*** Opening TASK INPUT ***
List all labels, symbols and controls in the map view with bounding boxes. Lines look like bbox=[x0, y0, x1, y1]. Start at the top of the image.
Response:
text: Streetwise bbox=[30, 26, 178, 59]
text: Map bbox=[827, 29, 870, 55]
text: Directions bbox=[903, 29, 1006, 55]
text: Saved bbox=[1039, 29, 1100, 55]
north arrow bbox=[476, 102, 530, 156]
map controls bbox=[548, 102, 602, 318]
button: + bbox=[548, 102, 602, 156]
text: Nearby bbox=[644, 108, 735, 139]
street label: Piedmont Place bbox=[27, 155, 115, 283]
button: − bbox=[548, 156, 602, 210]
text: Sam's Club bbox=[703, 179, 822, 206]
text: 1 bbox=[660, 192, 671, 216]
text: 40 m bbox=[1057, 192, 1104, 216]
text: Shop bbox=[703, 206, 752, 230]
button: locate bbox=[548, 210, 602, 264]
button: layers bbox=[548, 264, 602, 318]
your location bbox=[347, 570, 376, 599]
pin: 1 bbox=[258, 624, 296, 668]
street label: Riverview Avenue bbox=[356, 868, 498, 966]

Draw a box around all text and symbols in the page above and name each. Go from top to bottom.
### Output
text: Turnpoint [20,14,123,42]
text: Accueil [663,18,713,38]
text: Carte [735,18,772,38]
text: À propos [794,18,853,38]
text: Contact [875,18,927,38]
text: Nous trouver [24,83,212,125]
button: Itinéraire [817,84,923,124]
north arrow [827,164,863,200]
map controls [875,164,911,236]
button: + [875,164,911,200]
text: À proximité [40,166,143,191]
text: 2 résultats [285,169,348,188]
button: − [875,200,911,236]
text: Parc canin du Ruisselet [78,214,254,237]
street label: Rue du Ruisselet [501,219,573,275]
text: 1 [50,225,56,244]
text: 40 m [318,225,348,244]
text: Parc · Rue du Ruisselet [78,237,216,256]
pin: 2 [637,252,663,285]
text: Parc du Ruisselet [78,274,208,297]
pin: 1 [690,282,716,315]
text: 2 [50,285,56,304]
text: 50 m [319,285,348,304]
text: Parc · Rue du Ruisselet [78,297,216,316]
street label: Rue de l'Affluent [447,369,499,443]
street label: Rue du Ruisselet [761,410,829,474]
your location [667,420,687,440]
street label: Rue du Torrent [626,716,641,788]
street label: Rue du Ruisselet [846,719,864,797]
*** Closing TASK INPUT ***
__AIM OF THE TASK__:
Restate every record exactly, leaving nothing out.

__TASK OUTPUT__:
List all labels, symbols and controls in the map view with bounding boxes. Lines look like bbox=[x0, y0, x1, y1]. Start at the top of the image.
Response:
text: Streetwise bbox=[30, 26, 178, 59]
text: Map bbox=[827, 29, 870, 55]
text: Directions bbox=[903, 29, 1006, 55]
text: Saved bbox=[1039, 29, 1100, 55]
north arrow bbox=[476, 102, 530, 156]
map controls bbox=[548, 102, 602, 318]
button: + bbox=[548, 102, 602, 156]
text: Nearby bbox=[644, 108, 735, 139]
street label: Piedmont Place bbox=[27, 155, 115, 283]
button: − bbox=[548, 156, 602, 210]
text: Sam's Club bbox=[703, 179, 822, 206]
text: 1 bbox=[660, 192, 671, 216]
text: 40 m bbox=[1057, 192, 1104, 216]
text: Shop bbox=[703, 206, 752, 230]
button: locate bbox=[548, 210, 602, 264]
button: layers bbox=[548, 264, 602, 318]
your location bbox=[347, 570, 376, 599]
pin: 1 bbox=[258, 624, 296, 668]
street label: Riverview Avenue bbox=[356, 868, 498, 966]

Draw a box around all text and symbols in the page above and name each. Go from top to bottom.
### Output
text: Turnpoint [20,14,123,42]
text: Accueil [663,18,713,38]
text: Carte [735,18,772,38]
text: À propos [794,18,853,38]
text: Contact [875,18,927,38]
text: Nous trouver [24,83,212,125]
button: Itinéraire [817,84,923,124]
north arrow [827,164,863,200]
map controls [875,164,911,236]
button: + [875,164,911,200]
text: À proximité [40,166,143,191]
text: 2 résultats [285,169,348,188]
button: − [875,200,911,236]
text: Parc canin du Ruisselet [78,214,254,237]
street label: Rue du Ruisselet [501,219,573,275]
text: 1 [50,225,56,244]
text: 40 m [318,225,348,244]
text: Parc · Rue du Ruisselet [78,237,216,256]
pin: 2 [637,252,663,285]
text: Parc du Ruisselet [78,274,208,297]
pin: 1 [690,282,716,315]
text: 2 [50,285,56,304]
text: 50 m [319,285,348,304]
text: Parc · Rue du Ruisselet [78,297,216,316]
street label: Rue de l'Affluent [447,369,499,443]
street label: Rue du Ruisselet [761,410,829,474]
your location [667,420,687,440]
street label: Rue du Torrent [626,716,641,788]
street label: Rue du Ruisselet [846,719,864,797]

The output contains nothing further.